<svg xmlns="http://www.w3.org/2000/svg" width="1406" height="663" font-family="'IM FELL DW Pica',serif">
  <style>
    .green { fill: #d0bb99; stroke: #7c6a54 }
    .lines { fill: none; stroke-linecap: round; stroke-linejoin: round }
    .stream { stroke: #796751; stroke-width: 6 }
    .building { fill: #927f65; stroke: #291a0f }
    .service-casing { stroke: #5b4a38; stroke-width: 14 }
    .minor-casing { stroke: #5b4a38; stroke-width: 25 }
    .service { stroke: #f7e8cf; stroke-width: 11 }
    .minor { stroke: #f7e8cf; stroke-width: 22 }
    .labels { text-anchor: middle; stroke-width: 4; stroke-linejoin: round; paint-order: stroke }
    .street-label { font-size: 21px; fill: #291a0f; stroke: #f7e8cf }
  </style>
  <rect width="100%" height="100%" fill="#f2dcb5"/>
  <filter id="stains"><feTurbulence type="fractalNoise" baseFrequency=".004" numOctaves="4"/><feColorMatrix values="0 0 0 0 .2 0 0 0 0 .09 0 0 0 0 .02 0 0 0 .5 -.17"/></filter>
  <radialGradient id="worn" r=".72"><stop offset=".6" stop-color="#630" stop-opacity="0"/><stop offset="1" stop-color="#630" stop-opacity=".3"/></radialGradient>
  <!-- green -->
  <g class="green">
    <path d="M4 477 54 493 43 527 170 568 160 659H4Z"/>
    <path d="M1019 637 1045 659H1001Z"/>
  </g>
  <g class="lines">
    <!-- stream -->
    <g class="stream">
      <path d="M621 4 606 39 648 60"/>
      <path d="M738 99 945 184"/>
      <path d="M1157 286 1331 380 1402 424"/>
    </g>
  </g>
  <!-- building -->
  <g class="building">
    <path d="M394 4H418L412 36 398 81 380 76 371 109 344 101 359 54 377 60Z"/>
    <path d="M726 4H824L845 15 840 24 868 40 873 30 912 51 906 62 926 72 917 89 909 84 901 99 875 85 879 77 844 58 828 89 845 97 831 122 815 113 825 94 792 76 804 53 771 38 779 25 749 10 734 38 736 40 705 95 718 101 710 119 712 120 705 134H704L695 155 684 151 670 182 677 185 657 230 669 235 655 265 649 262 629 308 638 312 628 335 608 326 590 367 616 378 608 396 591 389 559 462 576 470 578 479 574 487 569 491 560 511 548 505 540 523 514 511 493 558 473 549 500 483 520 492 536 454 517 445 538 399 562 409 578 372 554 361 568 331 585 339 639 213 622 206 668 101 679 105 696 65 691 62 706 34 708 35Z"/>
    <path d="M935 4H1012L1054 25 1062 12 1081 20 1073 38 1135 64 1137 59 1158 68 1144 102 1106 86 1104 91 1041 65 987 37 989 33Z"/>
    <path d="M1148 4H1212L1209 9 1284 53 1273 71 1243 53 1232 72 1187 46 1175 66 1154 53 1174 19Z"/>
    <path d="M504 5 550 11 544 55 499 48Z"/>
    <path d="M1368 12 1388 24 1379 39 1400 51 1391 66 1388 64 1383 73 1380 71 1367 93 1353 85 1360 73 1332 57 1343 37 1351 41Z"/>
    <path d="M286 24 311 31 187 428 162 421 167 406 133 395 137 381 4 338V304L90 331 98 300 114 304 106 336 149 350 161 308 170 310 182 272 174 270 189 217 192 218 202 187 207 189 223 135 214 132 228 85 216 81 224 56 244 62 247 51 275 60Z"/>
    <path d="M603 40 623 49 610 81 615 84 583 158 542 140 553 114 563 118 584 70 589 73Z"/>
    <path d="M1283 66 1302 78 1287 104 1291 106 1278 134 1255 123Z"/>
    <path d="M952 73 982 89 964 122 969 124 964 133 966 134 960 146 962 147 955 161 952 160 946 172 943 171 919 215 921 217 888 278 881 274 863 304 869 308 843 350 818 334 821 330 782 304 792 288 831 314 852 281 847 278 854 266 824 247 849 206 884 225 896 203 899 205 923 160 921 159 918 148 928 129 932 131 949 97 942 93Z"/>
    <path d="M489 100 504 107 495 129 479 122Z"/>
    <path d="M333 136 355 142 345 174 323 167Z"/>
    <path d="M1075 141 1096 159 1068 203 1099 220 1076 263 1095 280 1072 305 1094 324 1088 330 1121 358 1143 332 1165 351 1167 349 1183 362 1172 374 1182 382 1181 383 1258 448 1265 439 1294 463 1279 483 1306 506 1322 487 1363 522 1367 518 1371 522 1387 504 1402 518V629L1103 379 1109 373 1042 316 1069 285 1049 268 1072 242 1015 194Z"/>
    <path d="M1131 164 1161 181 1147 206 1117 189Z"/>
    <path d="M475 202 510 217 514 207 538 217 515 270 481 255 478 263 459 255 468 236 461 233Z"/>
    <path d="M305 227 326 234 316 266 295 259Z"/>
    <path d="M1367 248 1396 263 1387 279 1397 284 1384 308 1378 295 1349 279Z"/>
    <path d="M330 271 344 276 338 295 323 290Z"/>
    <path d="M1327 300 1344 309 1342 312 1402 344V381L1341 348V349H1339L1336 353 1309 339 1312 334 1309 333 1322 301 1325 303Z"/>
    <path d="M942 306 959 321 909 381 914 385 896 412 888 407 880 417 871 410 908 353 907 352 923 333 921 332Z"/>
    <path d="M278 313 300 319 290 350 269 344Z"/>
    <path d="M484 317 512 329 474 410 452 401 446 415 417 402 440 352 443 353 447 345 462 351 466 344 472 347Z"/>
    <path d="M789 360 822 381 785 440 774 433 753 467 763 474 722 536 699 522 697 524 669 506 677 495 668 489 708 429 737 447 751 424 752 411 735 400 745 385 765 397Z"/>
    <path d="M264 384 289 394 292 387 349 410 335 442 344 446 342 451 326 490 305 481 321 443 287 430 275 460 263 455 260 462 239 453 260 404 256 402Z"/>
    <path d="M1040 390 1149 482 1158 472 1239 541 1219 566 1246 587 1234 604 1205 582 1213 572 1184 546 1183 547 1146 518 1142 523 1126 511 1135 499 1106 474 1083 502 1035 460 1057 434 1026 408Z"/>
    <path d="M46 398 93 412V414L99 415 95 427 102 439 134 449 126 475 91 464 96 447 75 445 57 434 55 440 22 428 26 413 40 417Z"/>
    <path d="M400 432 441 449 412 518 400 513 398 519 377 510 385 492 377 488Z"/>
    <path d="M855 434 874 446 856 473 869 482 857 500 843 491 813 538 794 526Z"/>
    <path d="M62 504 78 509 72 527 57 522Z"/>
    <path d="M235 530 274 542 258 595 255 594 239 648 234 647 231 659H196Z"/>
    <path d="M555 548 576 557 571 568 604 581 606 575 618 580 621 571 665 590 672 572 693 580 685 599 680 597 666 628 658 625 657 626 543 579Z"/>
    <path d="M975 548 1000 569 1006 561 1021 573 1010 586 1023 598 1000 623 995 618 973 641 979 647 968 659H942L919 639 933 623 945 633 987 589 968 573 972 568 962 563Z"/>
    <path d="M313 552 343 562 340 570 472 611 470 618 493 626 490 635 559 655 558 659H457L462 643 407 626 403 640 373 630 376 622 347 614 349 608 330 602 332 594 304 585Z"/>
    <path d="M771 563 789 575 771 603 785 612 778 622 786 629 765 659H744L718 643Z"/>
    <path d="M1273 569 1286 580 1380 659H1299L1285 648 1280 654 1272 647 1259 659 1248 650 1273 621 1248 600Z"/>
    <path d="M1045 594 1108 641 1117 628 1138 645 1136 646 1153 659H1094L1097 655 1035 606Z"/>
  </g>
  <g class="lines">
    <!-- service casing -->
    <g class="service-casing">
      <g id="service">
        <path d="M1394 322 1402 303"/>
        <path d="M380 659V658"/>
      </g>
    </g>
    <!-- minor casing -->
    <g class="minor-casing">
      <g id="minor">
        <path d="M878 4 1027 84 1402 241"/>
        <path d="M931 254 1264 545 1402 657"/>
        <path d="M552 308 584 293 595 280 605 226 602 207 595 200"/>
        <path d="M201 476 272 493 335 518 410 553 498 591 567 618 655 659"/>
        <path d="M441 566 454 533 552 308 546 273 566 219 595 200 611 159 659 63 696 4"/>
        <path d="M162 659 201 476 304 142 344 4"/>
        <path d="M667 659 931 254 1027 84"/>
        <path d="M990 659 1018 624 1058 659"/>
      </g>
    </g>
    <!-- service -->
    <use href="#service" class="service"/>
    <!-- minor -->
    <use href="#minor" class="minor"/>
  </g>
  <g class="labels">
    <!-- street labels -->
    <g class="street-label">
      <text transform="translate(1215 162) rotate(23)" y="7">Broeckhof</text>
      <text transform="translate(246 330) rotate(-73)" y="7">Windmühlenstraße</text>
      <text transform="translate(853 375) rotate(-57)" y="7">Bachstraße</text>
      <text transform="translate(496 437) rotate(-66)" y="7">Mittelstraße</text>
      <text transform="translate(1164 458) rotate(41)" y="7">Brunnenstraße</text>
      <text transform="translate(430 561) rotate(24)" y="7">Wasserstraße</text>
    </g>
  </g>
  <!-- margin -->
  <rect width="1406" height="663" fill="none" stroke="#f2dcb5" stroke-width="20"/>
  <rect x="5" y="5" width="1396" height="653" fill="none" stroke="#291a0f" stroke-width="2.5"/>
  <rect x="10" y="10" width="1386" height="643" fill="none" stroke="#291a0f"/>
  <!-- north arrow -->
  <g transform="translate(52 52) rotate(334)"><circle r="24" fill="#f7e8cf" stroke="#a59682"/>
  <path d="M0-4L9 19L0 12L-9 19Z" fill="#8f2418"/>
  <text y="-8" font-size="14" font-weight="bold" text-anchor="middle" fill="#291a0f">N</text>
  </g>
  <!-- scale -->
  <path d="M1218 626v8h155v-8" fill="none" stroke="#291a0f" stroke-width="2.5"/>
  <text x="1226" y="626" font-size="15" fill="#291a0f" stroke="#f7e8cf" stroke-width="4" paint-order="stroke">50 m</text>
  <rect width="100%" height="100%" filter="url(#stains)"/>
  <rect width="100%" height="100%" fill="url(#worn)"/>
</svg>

-*-*-

◆ TRY IT
Bring together each line above where the string "worn" turns up.

◆ WRITTEN SOLUTION
  <radialGradient id="worn" r=".72"><stop offset=".6" stop-color="#630" stop-opacity="0"/><stop offset="1" stop-color="#630" stop-opacity=".3"/></radialGradient>
  <rect width="100%" height="100%" fill="url(#worn)"/>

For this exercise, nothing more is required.